Stewart Dawson
The Footprint of the American Chicken
“I was ashamed and also humiliated because I bore the reproach of my youth”
Jeremiah, 31:19)
It was a stifling and sultry day. There were two parades on the Fourth of July, 1983. The first one was in Baileys Harbor. It was a stifling and sultry day. Alex remembers it well because he lost almost twelve pounds. Ninety three degrees and 82% humidity, no breeze, no shade, it was a stifling and sultry day. The chicken outfit was abominable. Alex had to prop the beak open with a stick so he could see out and get the slightest bit of fresh air. He had to use a rubber tube to take a sip of water. It was his idea to wear it. After all, he was the Eggman. It was a costume left over from a play the summer theater had produced. As the first parade started, Alex realized there would be no escape. Big floppy chicken feet make it very hard to walk three miles. The chicken head made everything difficult. The yellow tights made his skin crawl. And the wings. Oh, the wings: A heavy weight upon his flying! Chickens for America! Hooray for the red, white and yellow! Alex knew then he would do almost anything for a laugh.

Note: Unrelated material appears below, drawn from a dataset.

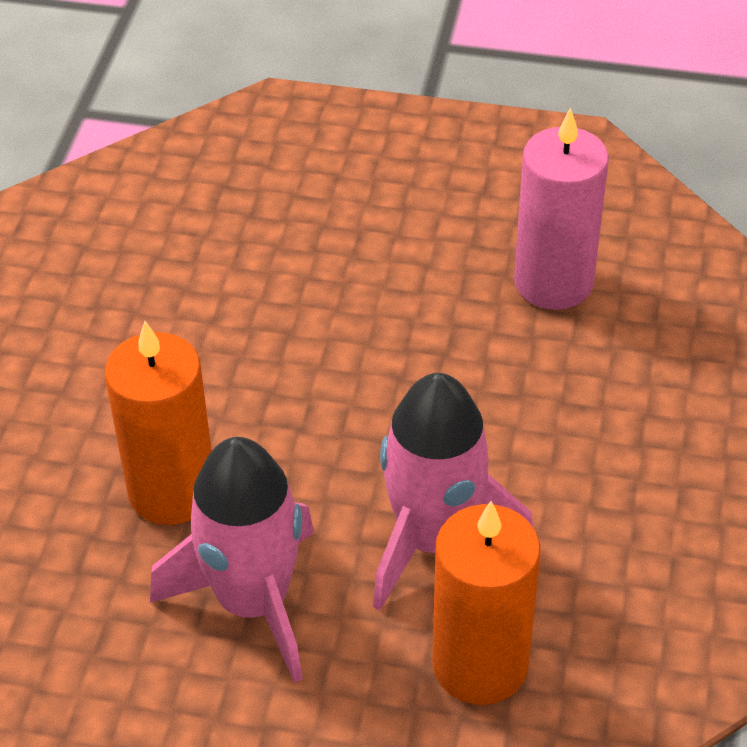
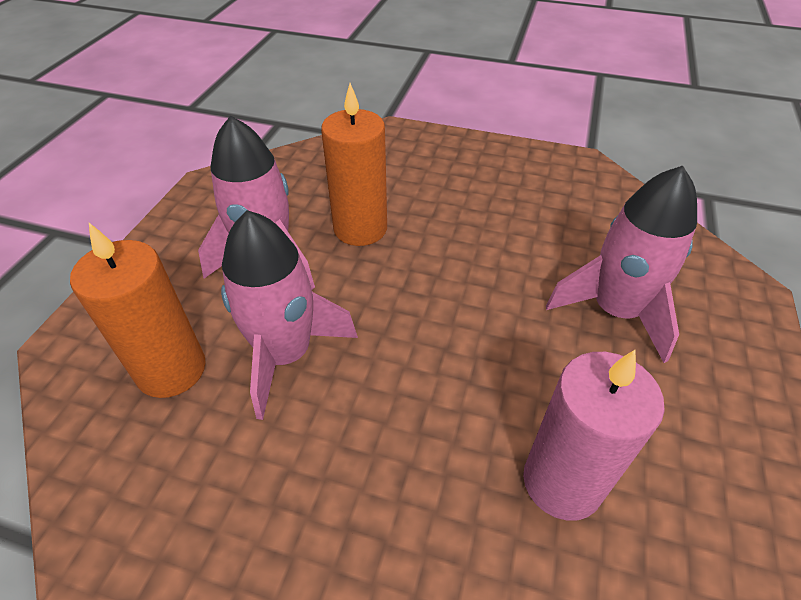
camera: 95 degrees right, 0 degrees up
(319, 222) = (615, 311): none -> pink rocket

Alex strutted (stumbled) through two parades that day, over three miles total. “I am the eggman, I am the eggman! Goo goo goo joob!” Children cowered in strange delight and adults threw candy back at him trying to get it down his beak. Some of them did. Fourth of July parades are everywhere in nearly every small town in America. There are clowns on trikes and there are Uncle Sam’s’ on stilts, there are jugglers on unicycles. But there are very few chickens if but maybe only one.
In front of Alex there were three overweight belly-dancers, one of whom really needed to keep dancing. They were heaving their bulks this way and that way to some loud mid-eastern music and they made Alex want to strut backwards. He could hardly see where he was going as it was. Surely Alex feared he would stumble into one of them and they would both lurch to the pavement in a grotesque embrace that would horrify even the least puritan folks in the crowd. Mothers would be shielding their children from the site and fathers would be choking from disgust!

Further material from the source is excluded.